Ainsi l'incertitude n'explique pas nécessairement la perception du risque, mais anticipation du risque et divergence s'entretiennent et créent de la volatilité, dans un probable effet autoréalisateur. Extrapolons ces résultats à la crise de la zone euro. L'incertitude sur la solvabilité de certains États ne serait donc pas, en soi, la cause unique ou même principale de l'agitation. En revanche, on a un problème de perception et de subjectivité, le développement d'une anticipation négative sur cette solvabilité engendrant une situation chaotique, des mouvements violents sur les marchés et une hausse des primes de risque.

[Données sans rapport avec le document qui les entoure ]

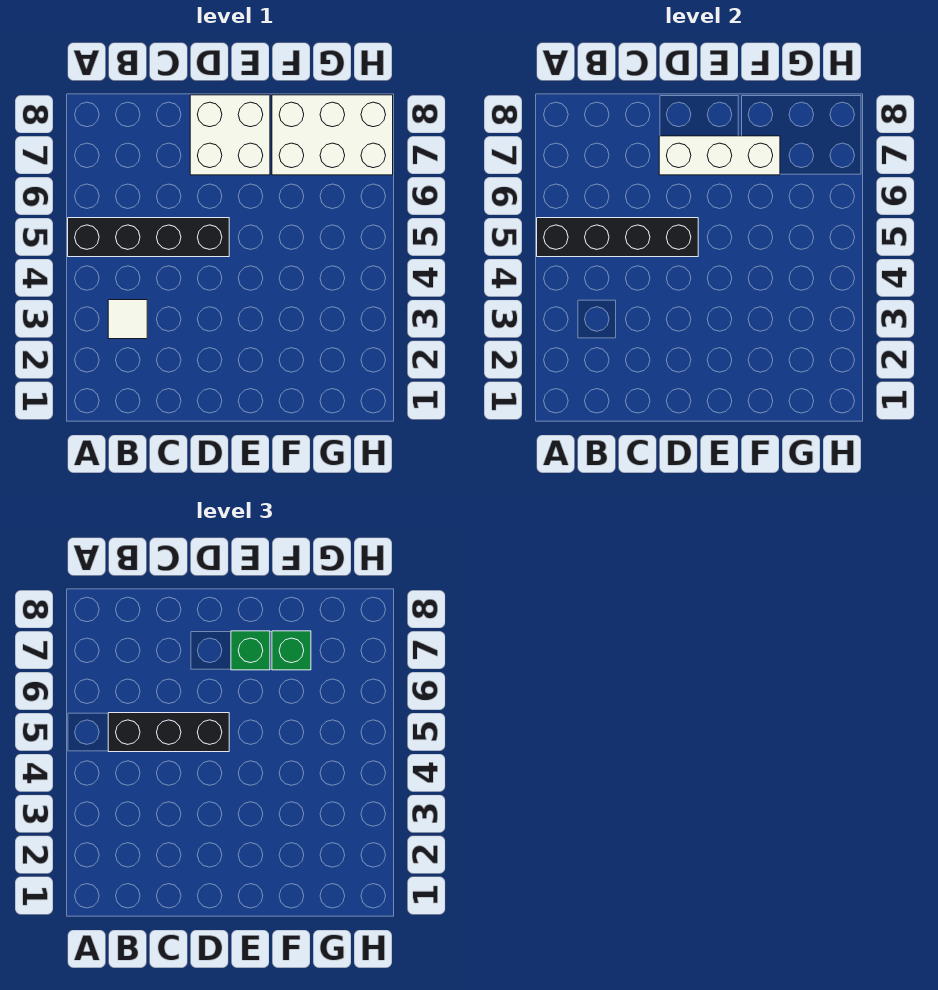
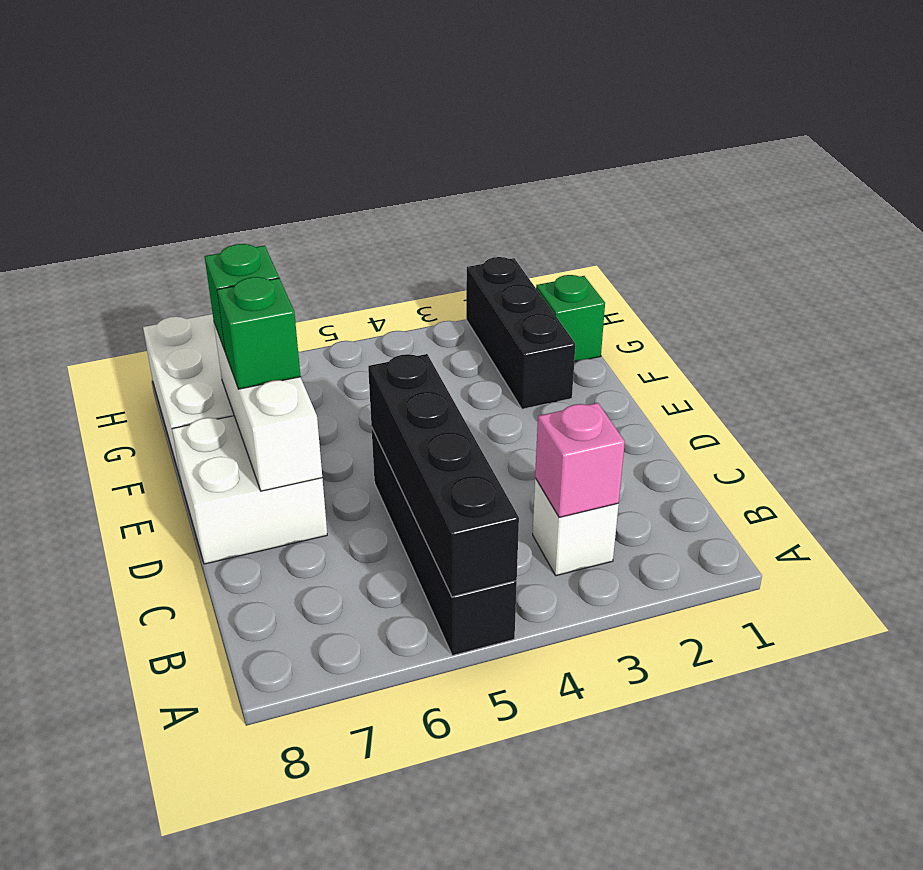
white 1x1 tile [108,300,147,339] -> white 1x1 brick [533,478,619,576]
none -> pink 1x1 brick [535,403,625,518]
black 1x3 brick [108,713,229,752] -> black 1x3 brick moved to [466,257,575,409]
none -> green 1x1 brick [536,275,605,362]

Comment traduire ces observations dans le discours des gouvernements ? Faut-il s'en prendre aux « spéculateurs » comme l'a fait Zapatero, ou à « l'irrationalité des marchés » comme Christine Lagarde cette semaine ? Ces messages, pas forcément infondés, n'ont aucune chance d'agir sur les anticipations et donc sur la nervosité des marchés. Faut-il annoncer un renfort du dispositif européen de stabilisation financière pour réduire l'incertitude ? Pas sûr au vu de ce qui précède.

C'est à l'anticipation du risque et au dissentiment qu'il faut s'attaquer, par un message crédible. Plutôt que d'augmenter les garanties, il serait vital de parler d'une seule voix. La cacophonie qui règne dans la zone euro n'est pas juste médiocre : elle coûte ! Ensuite, les plans de réduction des déficits devraient être accompagnés d'éléments tangibles sur les sources de croissance. Or, pour tous les pays, excepté l'Allemagne, on entend surtout des déclarations volontaristes, variations sur le thème de « on va aller la chercher avec les dents ».

Comment alors donner des gages de croissance à court terme, qui ne soient pas fondés sur la relance budgétaire ? À dire vrai, on ne voit guère qu'une seule option : que l'Allemagne accepte son rôle de locomotive et prenne des mesures immédiates pour accroître sa demande intérieure, dont on sait qu'elle profitera substantiellement aux autres pays de la zone, à commencer la France, son premier fournisseur. Sa population ne s'en plaindrait vraisemblablement pas, et ça ne dégraderait pas plus sa situation financière que d'être dans la position inconfortable de garant en dernier ressort - et à contrecoeur - de la solvabilité de l'eurozone.

Finalement, s'il y a de l'irrationalité autoréalisatrice du côté des marchés, c'est aussi parce que du côté des gouvernements il manque concorde et initiatives crédibles.